Óscar Uscanga
Agencia Reforma

CIUDAD DE MÉXICO.- Las policías locales están abandonadas en su infraestructura y seguridad, cuestión que se acentuará con la entrada en funciones de la Guardia Nacional, alertaron integrantes de organizaciones civiles.
Silvano Cantú, del Laboratorio de Innovación para la Paz, consideró que la actual Administración federal, al igual que los dos anteriores Gobiernos, han menoscabado a las corporaciones municipales y estatales.
“Este creciente patrón de agresiones contra policías es también un resultado de una política de Estado, de Gobierno federal, como de locales, que han favorecido esquemas de excepción como el de la militarización, en menoscabo del fortalecimiento policial”, señaló Cantú a REFORMA.
“Es una política desafortunada desde el punto de vista de las instituciones, porque se está creando un régimen paralelo de seguridad híbrida militarizada, y otros esquemas, donde la seguridad pública tradicional se está dejando de lado y al margen”.
La debilidad de las corporaciones se visibiliza en sus presupuestos, su equipamiento, la capacitación a sus integrantes, y la respuesta de éstos ante la ola criminal en los estados, agregó.
“Llama la atención que el Gobierno federal declarara terminada la ‘guerra’ contra la delincuencia, pero se limitó a hacerlo a nivel declarativo. Esta conflictividad propia de la crisis de violencia de los últimos sexenios no se clausura con una declaración oficial”, aseveró el activista.
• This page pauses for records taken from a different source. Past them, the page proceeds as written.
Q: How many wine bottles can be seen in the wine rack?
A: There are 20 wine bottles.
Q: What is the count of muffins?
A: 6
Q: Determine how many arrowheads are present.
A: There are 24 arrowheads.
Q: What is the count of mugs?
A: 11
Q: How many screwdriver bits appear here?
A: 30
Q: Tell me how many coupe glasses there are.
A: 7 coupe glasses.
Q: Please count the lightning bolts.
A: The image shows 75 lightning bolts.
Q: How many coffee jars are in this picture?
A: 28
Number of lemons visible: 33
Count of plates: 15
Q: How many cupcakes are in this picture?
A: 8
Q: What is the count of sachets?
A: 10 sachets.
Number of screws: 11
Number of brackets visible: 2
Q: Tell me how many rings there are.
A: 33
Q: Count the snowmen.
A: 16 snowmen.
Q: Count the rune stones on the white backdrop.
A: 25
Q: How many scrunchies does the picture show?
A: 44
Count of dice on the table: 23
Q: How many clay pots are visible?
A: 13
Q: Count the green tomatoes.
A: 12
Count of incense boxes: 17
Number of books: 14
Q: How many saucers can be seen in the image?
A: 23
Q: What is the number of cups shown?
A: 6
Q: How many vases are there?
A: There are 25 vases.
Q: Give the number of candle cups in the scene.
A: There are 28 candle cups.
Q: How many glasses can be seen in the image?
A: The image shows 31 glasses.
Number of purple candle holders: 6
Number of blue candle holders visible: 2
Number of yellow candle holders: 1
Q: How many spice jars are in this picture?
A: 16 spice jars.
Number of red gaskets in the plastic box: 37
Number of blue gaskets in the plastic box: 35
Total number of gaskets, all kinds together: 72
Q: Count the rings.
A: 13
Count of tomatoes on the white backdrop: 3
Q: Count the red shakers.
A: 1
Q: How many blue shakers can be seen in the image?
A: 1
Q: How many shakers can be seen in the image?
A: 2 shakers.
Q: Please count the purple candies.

El titular del Observatorio Ciudadano, Francisco Rivas, planteó incrementar el número de elementos policiales, mejorar la unidad de asuntos internos y canalizar de manera correcta los casos de posible corrupción.
“El ataque a la autoridad se da donde hay un problema de seguridad, y ese problema incluye una serie de redes de corrupción, por lo tanto el homicidio es utilizado como un mecanismo de amenaza o de alguna manera de venganza”, argumentó.
Rivas consideró que ante la actual debilidad se debe plantear de qué forma proteger a los uniformados.
“Hoy quien tiene guaruras, generalmente las altas autoridades, pero las medias y bajas autoridades, que pueden estar expuestas a un peligro, pues no necesariamente reciben el apoyo que deberían estar recibiendo, es por ello que es un tema mucho más complicado”, alertó.
“Necesitamos exigirle al Estado que los proteja, es decir, cómo los vamos a proteger, cuál debe ser el protocolo adecuado, cuando sí, cuando no, y bajo qué contexto”.
Otra forma de blindar a las instituciones, agregó Miguel Garza, del Instituto para la Seguridad y Democracia (Insyde), es apostar por la profesionalización.
“Las condiciones laborales de los policías, derecho a pensión, seguro o indemnización a las familias en caso de que pase algo, como ejecución, por ejemplo”, dijo.
Garza criticó también que, en su recorrido como director de investigación aplicada en policía, ha detectado debilidades en el proceso disciplinario de la Policía, y equipos en deterioro como los chalecos antibala y vehículos.